◆ **WHAT IS REQUIRED**: In the passage on Everstate below, what does the Movement for the Independence of the Whole Trueland decide to start creating after ending its contracts with Novstate?

---------- SUPPLIED TEXT

In the meantime, taking advantage of the situation, both domestic and international, the leaders of the Movement for the Independence of Trueland declare independence unilaterally, if a referendum to be organised soon confirms this wish. A few cities follow immediately. The Renewers are taken by surprise and can only bow to the future results of the referendum. Only the Movement for the Independence of the Whole Trueland – the  Continental South-East – not only strongly protests, but also refuses to acknowledge what it considers as treachery and spoliation. Knowing that it cannot count on Novstate, it ends all its contracts with the company and its friends businesses, and decides to start creating its own army and police forces. In the meantime, groups of hastily created militia carry small incursions in the New Trueland territory, burning a house here, stealing weapons from understaffed small police stations there, and declaring each time that they fight for the Whole Trueland and against traitors.

The international society cannot do anything, as it is involved elsewhere. Moreover, it does not want to handle the problem, as its members meet problems that are very similar to those faced by Everstate, although under different guises and at different stages according to the path each country has chosen. The Regional Union, so dependent upon the power of its members on the one hand, having seen its own resources dwindle with the repeated crises, cannot either afford to get involved. It merely acknowledges the decisions taken and hopes for the best.

A low-level intensity conflict settles in the South-East of Everstate, while, elsewhere, the situation of ordinary citizens has not improved, on the contrary. All energies and power had to be used to start reconfiguring the political system, condition sine qua non for a stabilizing situation, as the old system and its offspring, Mamominarch, repeatedly showed their inability to ensure security.

--------------------
---------- ENTRIES SUPPLIED

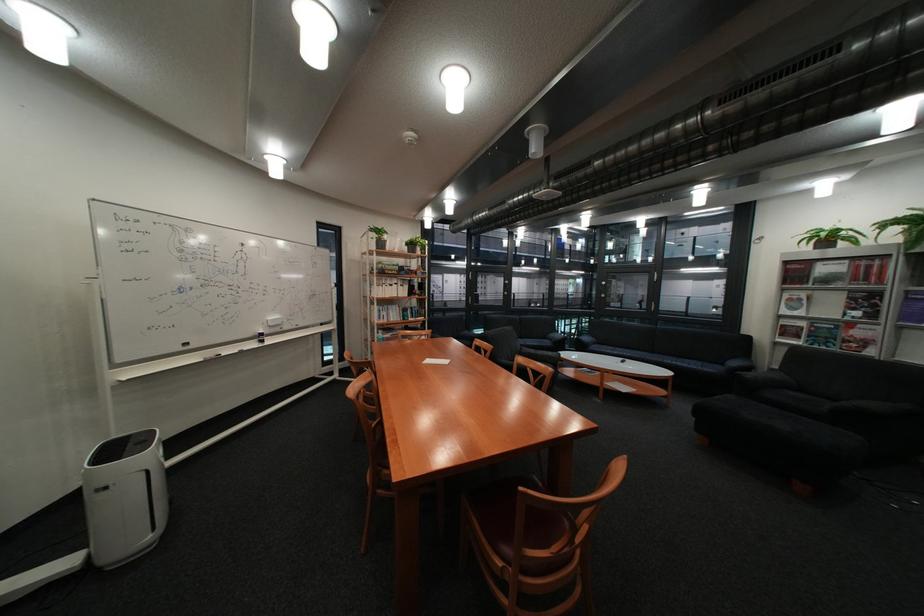
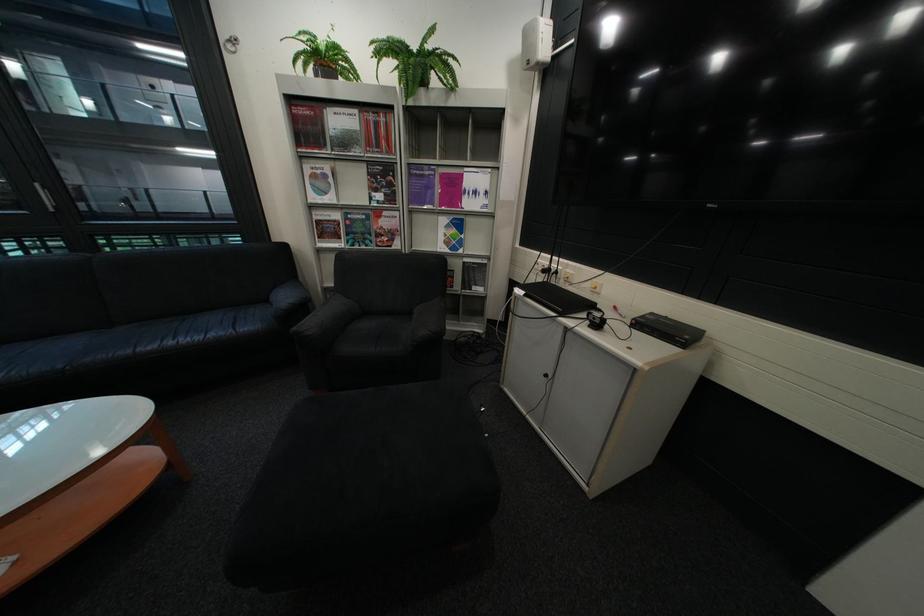
In the second image, find the point that corresponds to (805,300) in the first image.

(329, 177)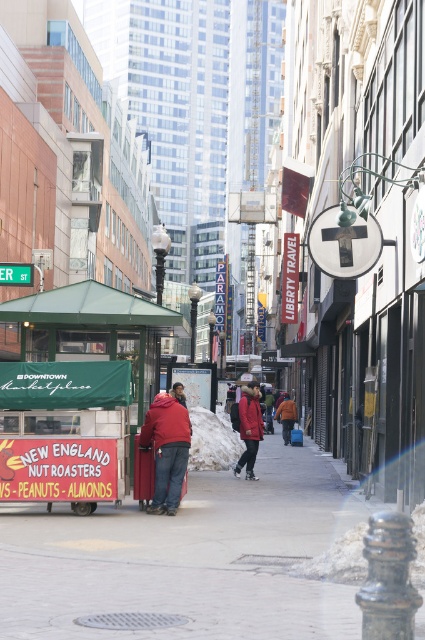
Question: Which is farther from the red jacket at center?

Choices:
 (A) green fabric cart at center
 (B) red woolen hat at center

Answer: (A)

Question: Is red jacket at center positioned in front of red woolen hat at center?

Choices:
 (A) yes
 (B) no

Answer: (A)

Question: Which object appears farthest from the camera in this image?

Choices:
 (A) red woolen hat at center
 (B) red jacket at center

Answer: (A)

Question: Is the position of red jacket at center less distant than that of red woolen hat at center?

Choices:
 (A) no
 (B) yes

Answer: (B)

Question: Which object is positioned farthest from the green fabric cart at center?

Choices:
 (A) red wool coat at center
 (B) red woolen hat at center
 (C) orange fuzzy jacket at center
 (D) brick pavement at center

Answer: (C)

Question: Does brick pavement at center appear on the right side of red jacket at center?

Choices:
 (A) no
 (B) yes

Answer: (B)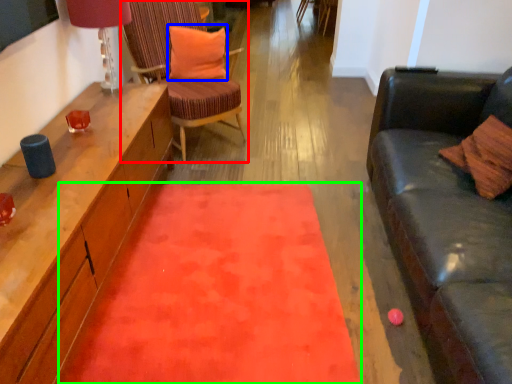
Question: Based on their relative distances, which object is nearer to chair (highlighted by a red box)? Choose from pillow (highlighted by a blue box) and mat (highlighted by a green box).

Choices:
 (A) pillow
 (B) mat

Answer: (A)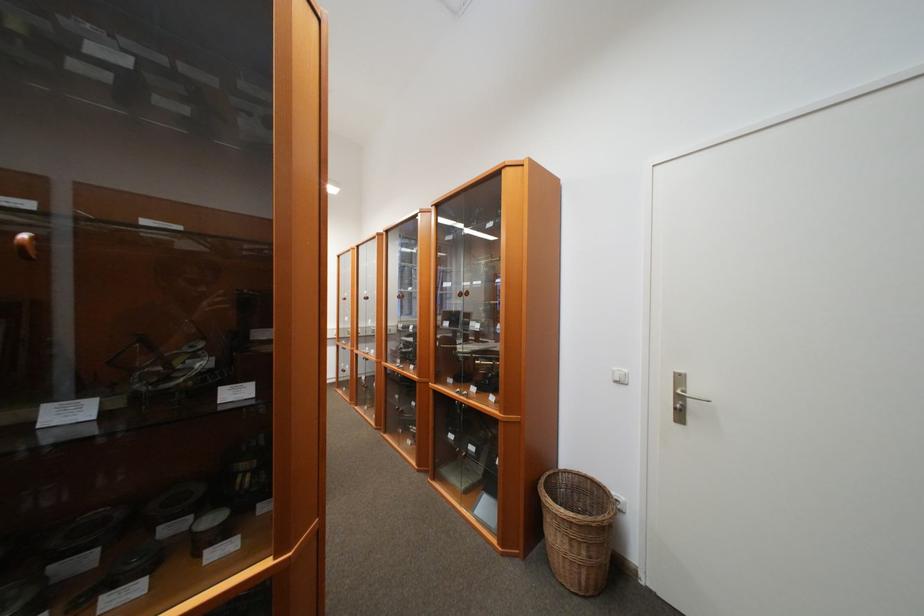
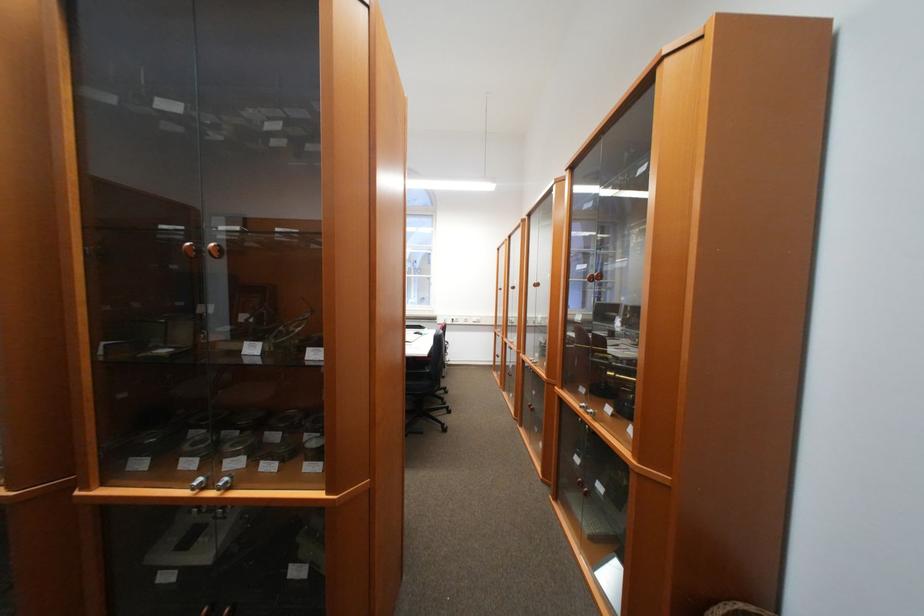
Question: The camera is either moving clockwise (left) or counter-clockwise (right) around the object. The first image is from the beginning of the video and the second image is from the end. Is the camera moving left or right when shooting the video?

Choices:
 (A) Left
 (B) Right

Answer: (B)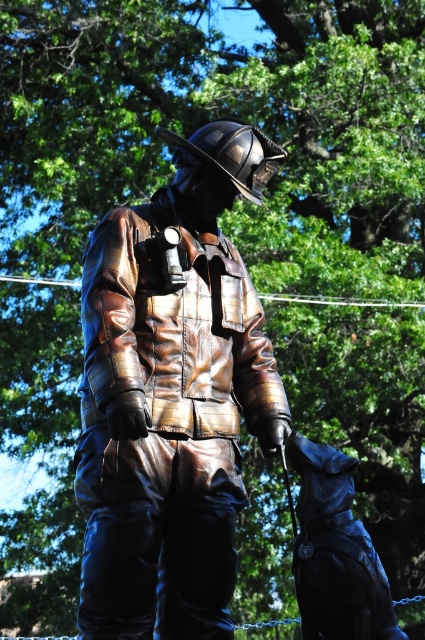
Question: Which of the following is the closest to the observer?

Choices:
 (A) shiny black dog at lower right
 (B) shiny bronze firefighter at center

Answer: (A)

Question: Does shiny bronze firefighter at center appear on the left side of shiny black dog at lower right?

Choices:
 (A) yes
 (B) no

Answer: (A)

Question: Does shiny bronze firefighter at center have a larger size compared to shiny black dog at lower right?

Choices:
 (A) no
 (B) yes

Answer: (B)

Question: In this image, where is shiny bronze firefighter at center located relative to shiny black dog at lower right?

Choices:
 (A) above
 (B) below

Answer: (A)

Question: Which point is closer to the camera?

Choices:
 (A) (187, 541)
 (B) (294, 554)

Answer: (B)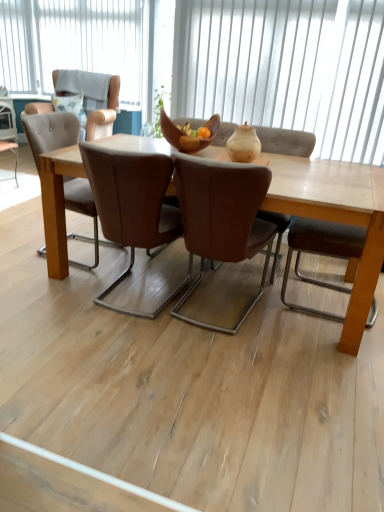
This screenshot has height=512, width=384. What do you see at coordinates (286, 69) in the screenshot?
I see `white vertical blinds at upper center, the 2th window positioned from the back` at bounding box center [286, 69].

How much space does white vertical blinds at upper center, which ranks as the second window in front-to-back order, occupy vertically?

It is 1.23 meters.

I want to click on brown leather chair at center, the 2th chair positioned from the right, so click(134, 208).

Describe the element at coordinates (134, 208) in the screenshot. I see `brown leather chair at center, the 2th chair positioned from the right` at that location.

The image size is (384, 512). Describe the element at coordinates (97, 121) in the screenshot. I see `light brown leather armchair at upper left` at that location.

You are a GUI agent. You are given a task and a screenshot of the screen. Output one action in this format:
    pyautogui.click(x=<x>, y=<y>)
    Task: Click on the wooden bowl at center
    The image size is (384, 512).
    Given the screenshot: What is the action you would take?
    pyautogui.click(x=188, y=136)

Is light brown leather armchair at upper left with white vertical blinds at upper center, which is the 1th window from bottom to top?

No, light brown leather armchair at upper left is not next to white vertical blinds at upper center, which is the 1th window from bottom to top.

Can you confirm if light brown leather armchair at upper left is bigger than white vertical blinds at upper center, the 2th window positioned from the back?

Yes, light brown leather armchair at upper left is bigger than white vertical blinds at upper center, the 2th window positioned from the back.

Is light brown leather armchair at upper left to the left of white vertical blinds at upper center, which appears as the first window when viewed from the right, from the viewer's perspective?

Yes, light brown leather armchair at upper left is to the left of white vertical blinds at upper center, which appears as the first window when viewed from the right.

Where is `armchair above the white vertical blinds at upper center, arranged as the second window when viewed from the left (from the image's perspective)`? The height and width of the screenshot is (512, 384). armchair above the white vertical blinds at upper center, arranged as the second window when viewed from the left (from the image's perspective) is located at coordinates point(97,121).

Looking at this image, from the image's perspective, which object appears higher, white vertical blinds at upper center, placed as the second window when sorted from bottom to top, or white vertical blinds at upper center, which appears as the first window when viewed from the right?

white vertical blinds at upper center, placed as the second window when sorted from bottom to top, from the image's perspective.

Based on the photo, who is bigger, white vertical blinds at upper center, the first window in the back-to-front sequence, or white vertical blinds at upper center, which appears as the first window when viewed from the right?

Bigger between the two is white vertical blinds at upper center, the first window in the back-to-front sequence.

Would you say white vertical blinds at upper center, which is counted as the 1th window, starting from the left, contains white vertical blinds at upper center, the 2th window positioned from the back?

Actually, white vertical blinds at upper center, the 2th window positioned from the back, is outside white vertical blinds at upper center, which is counted as the 1th window, starting from the left.

Does white vertical blinds at upper center, placed as the second window when sorted from right to left, lie behind white vertical blinds at upper center, which appears as the first window when viewed from the right?

Yes, white vertical blinds at upper center, placed as the second window when sorted from right to left, is further from the camera.

Is light brown leather armchair at upper left taller or shorter than brown leather chair at center, the 2th chair positioned from the right?

In the image, light brown leather armchair at upper left appears to be shorter than brown leather chair at center, the 2th chair positioned from the right.

This screenshot has width=384, height=512. There is a light brown leather armchair at upper left. What are the coordinates of `the 1st chair below it (from the image's perspective)` in the screenshot? It's located at (134, 208).

From a real-world perspective, is light brown leather armchair at upper left physically above brown leather chair at center, the 2th chair positioned from the right?

Yes, from a real-world perspective, light brown leather armchair at upper left is over brown leather chair at center, the 2th chair positioned from the right

How many degrees apart are the facing directions of light brown leather armchair at upper left and brown leather chair at center, marked as the 1th chair in a left-to-right arrangement?

They differ by 180 degrees in their facing directions.

Considering the sizes of objects matte beige vase at center and light brown wooden table at center in the image provided, who is thinner, matte beige vase at center or light brown wooden table at center?

With smaller width is matte beige vase at center.

This screenshot has width=384, height=512. I want to click on coffee table in front of the matte beige vase at center, so click(337, 220).

From the image's perspective, which is above, matte beige vase at center or light brown wooden table at center?

matte beige vase at center.

What's the angular difference between matte beige vase at center and light brown wooden table at center's facing directions?

The angular difference between matte beige vase at center and light brown wooden table at center is 0.247 degrees.

Can you confirm if white vertical blinds at upper center, the 2th window positioned from the back, is smaller than brown leather chair at center, which is the 2th chair in left-to-right order?

Yes.

From the image's perspective, is white vertical blinds at upper center, the 2th window positioned from the back, under brown leather chair at center, which is counted as the 1th chair, starting from the right?

No, from the image's perspective, white vertical blinds at upper center, the 2th window positioned from the back, is not beneath brown leather chair at center, which is counted as the 1th chair, starting from the right.

Does white vertical blinds at upper center, which is the 1th window from bottom to top, have a lesser height compared to brown leather chair at center, which is counted as the 1th chair, starting from the right?

No.

Would you say white vertical blinds at upper center, arranged as the second window when viewed from the left, is outside brown leather chair at center, which is the 2th chair in left-to-right order?

Indeed, white vertical blinds at upper center, arranged as the second window when viewed from the left, is completely outside brown leather chair at center, which is the 2th chair in left-to-right order.

The image size is (384, 512). What are the coordinates of `vase on the right of light brown leather armchair at upper left` in the screenshot? It's located at (243, 144).

From the image's perspective, is matte beige vase at center above or below light brown leather armchair at upper left?

matte beige vase at center is situated lower than light brown leather armchair at upper left in the image.

Is light brown leather armchair at upper left a part of matte beige vase at center?

Actually, light brown leather armchair at upper left is outside matte beige vase at center.

What's the angular difference between matte beige vase at center and light brown leather armchair at upper left's facing directions?

The angle between the facing direction of matte beige vase at center and the facing direction of light brown leather armchair at upper left is 1.65 degrees.

Consider the image. Can you tell me how much light brown wooden table at center and brown leather chair at center, the 2th chair positioned from the right, differ in facing direction?

178 degrees separate the facing orientations of light brown wooden table at center and brown leather chair at center, the 2th chair positioned from the right.

Visually, is light brown wooden table at center positioned to the left or to the right of brown leather chair at center, marked as the 1th chair in a left-to-right arrangement?

Based on their positions, light brown wooden table at center is located to the right of brown leather chair at center, marked as the 1th chair in a left-to-right arrangement.

Would you consider light brown wooden table at center to be distant from brown leather chair at center, marked as the 1th chair in a left-to-right arrangement?

They are positioned close to each other.

Between light brown wooden table at center and brown leather chair at center, marked as the 1th chair in a left-to-right arrangement, which one has more height?

brown leather chair at center, marked as the 1th chair in a left-to-right arrangement, is taller.

This screenshot has width=384, height=512. I want to click on armchair that appears on the left of white vertical blinds at upper center, the 2th window positioned from the back, so click(97, 121).

The image size is (384, 512). In order to click on window located behind the white vertical blinds at upper center, the second window positioned from the top in this screenshot , I will do `click(70, 42)`.

Considering their positions, is brown leather chair at center, which is the 2th chair in left-to-right order, positioned closer to matte beige vase at center than light brown leather armchair at upper left?

brown leather chair at center, which is the 2th chair in left-to-right order.

In the scene shown: Looking at the image, which one is located further to light brown wooden table at center, brown leather chair at center, marked as the 1th chair in a left-to-right arrangement, or white vertical blinds at upper center, the second window positioned from the top?

Based on the image, white vertical blinds at upper center, the second window positioned from the top, appears to be further to light brown wooden table at center.

Looking at this image, which object lies nearer to the anchor point white vertical blinds at upper center, placed as the second window when sorted from bottom to top, light brown leather armchair at upper left or light brown wooden table at center?

The object closer to white vertical blinds at upper center, placed as the second window when sorted from bottom to top, is light brown leather armchair at upper left.

Estimate the real-world distances between objects in this image. Which object is further from brown leather chair at center, the 2th chair positioned from the right, wooden bowl at center or white vertical blinds at upper center, which ranks as the second window in front-to-back order?

white vertical blinds at upper center, which ranks as the second window in front-to-back order, lies further to brown leather chair at center, the 2th chair positioned from the right, than the other object.

When comparing their distances from matte beige vase at center, does white vertical blinds at upper center, which is the 1th window from bottom to top, or wooden bowl at center seem further?

The object further to matte beige vase at center is white vertical blinds at upper center, which is the 1th window from bottom to top.

Based on the photo, when comparing their distances from white vertical blinds at upper center, the 1th window from the top, does white vertical blinds at upper center, the second window positioned from the top, or brown leather chair at center, which is counted as the 1th chair, starting from the right, seem closer?

The object closer to white vertical blinds at upper center, the 1th window from the top, is white vertical blinds at upper center, the second window positioned from the top.

Based on their spatial positions, is brown leather chair at center, the 2th chair positioned from the right, or light brown leather armchair at upper left closer to white vertical blinds at upper center, which is counted as the 1th window, starting from the left?

light brown leather armchair at upper left is positioned closer to the anchor white vertical blinds at upper center, which is counted as the 1th window, starting from the left.

Based on their spatial positions, is light brown leather armchair at upper left or white vertical blinds at upper center, which is counted as the 1th window, starting from the left, further from light brown wooden table at center?

The object further to light brown wooden table at center is white vertical blinds at upper center, which is counted as the 1th window, starting from the left.

Find the location of a particular element. This screenshot has height=512, width=384. chair located between light brown wooden table at center and light brown leather armchair at upper left in the depth direction is located at coordinates (134, 208).

Locate an element on the screen. armchair between brown leather chair at center, which is counted as the 1th chair, starting from the right, and white vertical blinds at upper center, placed as the second window when sorted from bottom to top, along the z-axis is located at coordinates (97, 121).

What are the coordinates of `vase between light brown wooden table at center and white vertical blinds at upper center, placed as the second window when sorted from right to left, in the front-back direction` in the screenshot? It's located at (243, 144).

Image resolution: width=384 pixels, height=512 pixels. Identify the location of vase between wooden bowl at center and brown leather chair at center, which is counted as the 1th chair, starting from the right, from top to bottom. (243, 144).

--------------------

◆ **SOLVED EXERCISE**: Its own army and police forces.